Saturday, August 22, 2015
What Does it Mean to "Teach" a Novel? (Part 3)
I have finished roughly half the books I have started in my lifetime. Don't judge me. If I had to read one for school, I read it. However, once my time truly became my own, I was more selective. I'm facing a bookshelf in my living room, and I can see at least ten dusty bookmarks sticking out of novels, essay collections, and should reads like books on parenting, marriage, and faith.
When my students have the opportunity to choose a text for independent reading, they very often come to me a chapter or two in and say, "This just isn't doing it for me." No problem. Go find a book that grabs you.
Whole-class reads are a different matter. A senior once told me, "This is the first time I actually read a whole book." Blink, blink. How had she made it that far without a cover-to-cover read? Was business, engagement, laziness, or accountability to blame?
If reading is medicine, no student--engaged or not--will want to swallow it. How do we engage teens and build skills without torturing them? This post is all about the controversial idea of not teaching the entire book. Consider the thoughts of these teacher-authors and comment!
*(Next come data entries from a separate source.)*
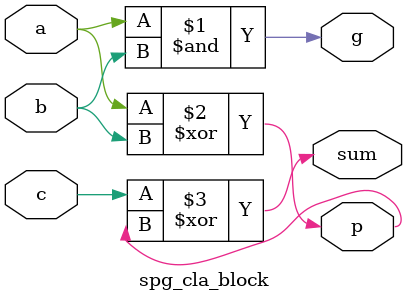
<source format=v>
`timescale 1ns / 1ps


module adder(
 input [12:0] A, B,
    output [12:0] result,
    output cout
    );
    
    // value passed into adder
    wire [2:0] carry;
    
    carry_lookahead #(.N(4)) cla1(A[3:0], B[3:0], carry[0], result[3:0], carry[1]);
    carry_lookahead #(.N(4)) cla2(A[7:4], B[7:4], carry[1], result[7:4], carry[2]);
    carry_lookahead #(.N(5)) cla3(A[12:8], B[12:8], carry[2], result[12:8], cout);
    

endmodule

module carry_lookahead #(parameter N = 4) (
    input [N - 1:0] A,
    input [N - 1:0] B,
    input cin, // Carry in
    output [N - 1:0] sum,
    output cout
    );
    
    wire[N:0] carry;
    wire [N - 1:0] p; // propogate
    wire [N - 1:0] g; // generate
    
    genvar i;
    
    generate
    for(i = 0; i < N; i = i + 1) begin : cla
        spg_cla_block spg(A[i], B[i], carry[i], sum[i], p[i], g[i]);
    end 
    endgenerate
    
    assign carry[0] = cin;
    assign carry[N:1] = g | (p & carry[3:0]);
    assign cout = carry[N];
    
endmodule

module spg_cla_block(
    
    input a,
    input b,
    input c, // carry in
    output sum, // sum
    output p, // propogate
    output g // generate
    );
    
    assign g = a & b;
    assign p = a ^ b;
    assign sum = c ^ p;
    
endmodule

</source>
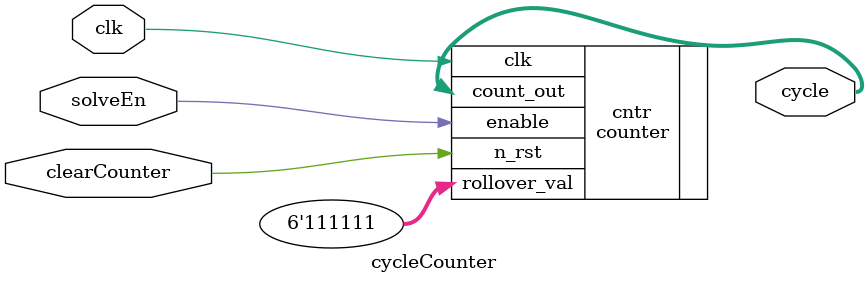
<source format=sv>

module cycleCounter (
		     input wire clk,
		     input wire clearCounter,
		     input wire solveEn,
		     output wire [5:0] cycle
		     );

   counter #(6) cntr(.clk(clk),.n_rst(clearCounter),.enable(solveEn),.rollover_val(6'd63),.count_out(cycle));
   
endmodule // cycleCounter

</source>
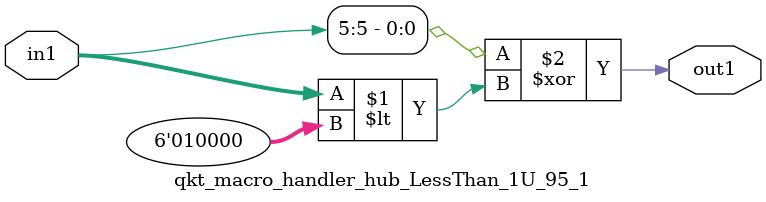
<source format=v>

`timescale 1ps / 1ps


module qkt_macro_handler_hub_LessThan_1U_95_1( in1, out1 );

    input [5:0] in1;
    output out1;

    
    // rtl_process:qkv_macro_handler_hub_LessThan_1U_11_1/qkv_macro_handler_hub_LessThan_1U_11_1_thread_1
    assign out1 = (in1[5] ^ in1 < 6'd16);

endmodule





</source>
Making Meaning with Melissa
This is sometimes controversial when I bring it up to my department, but I don't always teach the complete novel. I have an essential question or theme that I focus on, and I like to focus on key passages to discuss/teach in class. I encourage the students to read the whole novel independently, but I only teach those focus passages. When I do this, I like to use my close reading units, like this one for To Kill a Mockingbird, focusing on the theme of courage. This unit has six passages with close reading directions for each, a courage chart with directions, and an essay prompt, plus student and teacher models. Students like "reading" the novel this way and often end up finishing the novels.
With my upper middle schoolers, I have the students read the whole novel in parts outside of class. I assign basic comprehension or skill practice questions with their reading at night, mostly as an accountability check. In class, we spend a lot of time going really deep into a few passages in the novel, and I generally focus all of our close reads around the same skill.
I like to teach novels from start to finish because I like students to have the experience of finishing a novel. In my classroom, I've seen students pick up a novel, read for the silent reading period, and then pick up a different novel the next day. I want them to have the pride of finishing a novel.
I hit figurative language hard in my classroom because my ESL students have so much trouble with it; they either take it literally or it's completely lost on them. It's one thing to teach what a metaphor is, but it takes it to a whole different level when students read it, analyze it, and understand it. I use my Figurative Language Bell Ringers to introduce and reinforce figurative language before and during a novel.
I love teaching novels because my biggest reward is hearing "I actually liked that book" when we're finished. There's always one in the bunch.